I have a function that is simplified below but that I use to create a new column in an existing dataframe. Right now I am using iterrows, but I tried using .apply while filtering by the unique groups of Year and Week (no these can not be converted to dates for reasons), but it did not speed it up much.

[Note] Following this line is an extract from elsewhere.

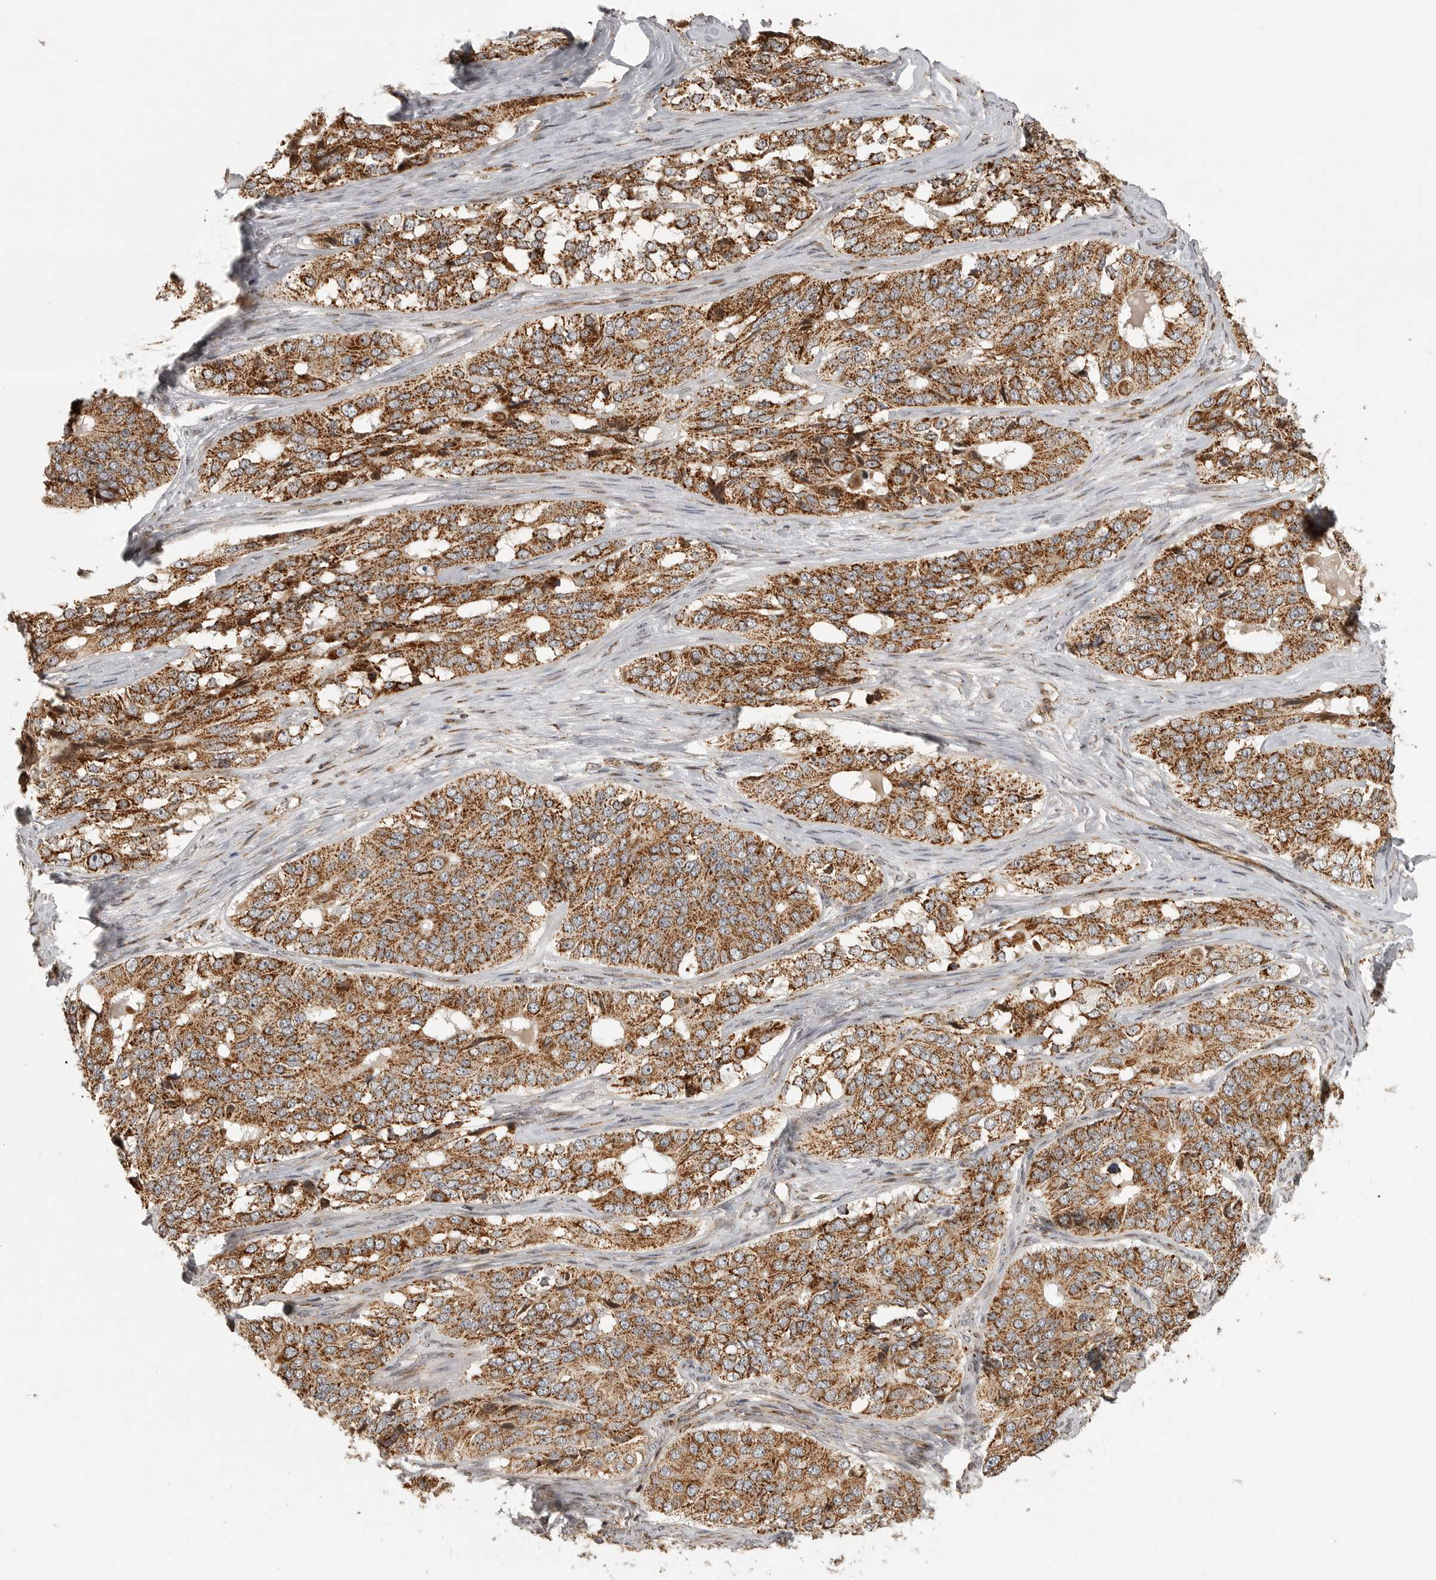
{"staining": {"intensity": "strong", "quantity": ">75%", "location": "cytoplasmic/membranous"}, "tissue": "ovarian cancer", "cell_type": "Tumor cells", "image_type": "cancer", "snomed": [{"axis": "morphology", "description": "Carcinoma, endometroid"}, {"axis": "topography", "description": "Ovary"}], "caption": "Immunohistochemistry of ovarian cancer (endometroid carcinoma) shows high levels of strong cytoplasmic/membranous staining in approximately >75% of tumor cells.", "gene": "NARS2", "patient": {"sex": "female", "age": 51}}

Any ideas to use vectorized functions to accomplish this more efficiently?
Sample Versions:
input_df =
Year | Week | Company |
---|---|---|
2024 | 4 | A |
2023 | 18 | A |
2023 | 10 | B |
historical_df =
Year | Week | Company | Volume |
---|---|---|---|
2024 | 2 | A | 43 |
2023 | 16 | A | 32 |
2023 | 12 | B | 67 |
LOGIC
For each row in input_df:
-Filter historical_df based on Year, Week, and Company so that the calculation is only based each company’s historical data based on that row’s Year and Week.
-Sort historical data in order to use .head() to pull the 16 most recent weeks worth of data (only up to the current row’s Year and Week)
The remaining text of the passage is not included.